Other supporters argue that social media platforms have since grown into de facto monopolies and — like public utilities, railroads and other monopolies before them — are now large enough to be subject to strict regulation by their government.
In testimony supporting the bill, Harriett Hageman — an attorney, former gubernatorial candidate and the recently elected national committeewoman for the Wyoming Republican Party — argued that in the instances states allow monopolies, they do so under a heavy cover of regulatory bodies like the Public Service Commission, or others. Social media companies, she said, should be treated no differently.
The bill advanced out of committee, 4-1.
Can states actually do this?
Efforts to rein in censorship by technological giants in courtrooms around the country have consistently failed, David Greene, the civil liberties director and senior staff attorney for the Electronic Frontier Foundation, said in an interview. Legislation to do so will likely face a similar outcome once challenged, he said.
“These social media sites have a First Amendment right to curate their sites,” he said. “You don’t get to decide what content goes on them or doesn’t go on them.”
That precedent dates all the way back to the 1974 Miami Herald Publishing Company v. Tornillo decision, in which the United States Supreme Court struck down a law in the state of Florida that compelled newspapers to offer their endorsed political candidates and that candidates’ opponent equal space in the newspaper.
“This is a fairly well-established, ingrained interpretation of the First Amendment that private actors cannot be compelled to carry,” Greene said.
While SF 100 could be amended to build a decent argument that independent service providers function like common carriers due to their monopoly status in some communities, Greene said, the same argument is harder to apply to social media companies.
“I think it’s really difficult to make a common carrier argument to social media,” Greene said. “There’s more choice involved. A lot of people use it, a lot of people don’t use it. And there’s lots of competitors. They’re constantly evolving. It doesn’t really have any of the characteristics of a common carrier that is justified.”
A conservative divide
Debate on the bill also underscored a deeper rift within the conservative community, in which the movement’s long standing perception of ostracization comes in conflict with its stances on private businesses being able to conduct themselves as they see fit. For some, the question comes down to who is discriminated against.
“This is about censorship,” Sen. Brian Kolb (R-Rock Springs) said on Friday in response to Szabo’s testimony on SF 100. “I find it odd that I hear someone stating conservative values, when I can tell you there are very large internet providers that have censored people for what I consider just political reasons. And whatever we can do to limit that is a good thing. I don’t accept the argument that somehow conservative speech should be less able to be spoken.”

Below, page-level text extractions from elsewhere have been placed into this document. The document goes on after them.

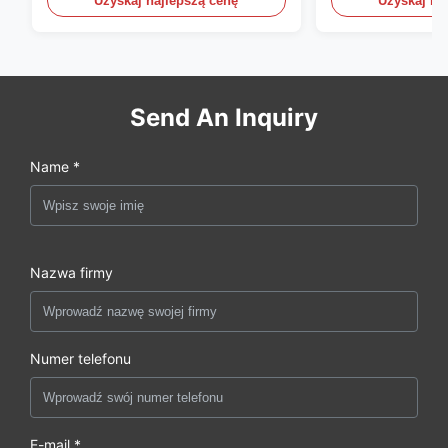
Uzyskaj najlepszą cenę
Uzyskaj na
półprzewozowe
60 ton 13000 
Send An Inquiry
Name *
Nazwa firmy
Numer telefonu
E-mail *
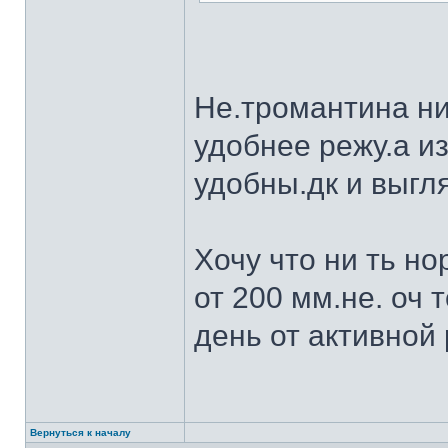
Не.тромантина ни
удобнее режу.а из
удобны.дк и выгля
Хочу что ни ть н
от 200 мм.не. оч 
день от активной 
Вернуться к началу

Sen. Tara Nethercott (R-Cheyenne), the lone dissenting vote out of the committee, said she is uncomfortable voting for any legislation that could set a precedent of impeding on the rights of a business owner to set their own terms of business.
“I think if we want to make social media into utilities, then we need to have that conversation and approach it that way through regulation,” Nethercott said. “But as a business owner myself, I am concerned about losing the ability to make decisions for my own business in a way that I think is best.
“I do think that we’re invading into that space,” she added. “As much as I recognize the frustration and the challenge and the need to do something, the broader implications are real. And I think that that requires really that 30,000-foot level and a recognition that sometimes we don’t like how free we can be in the United States, and there are consequences to that.”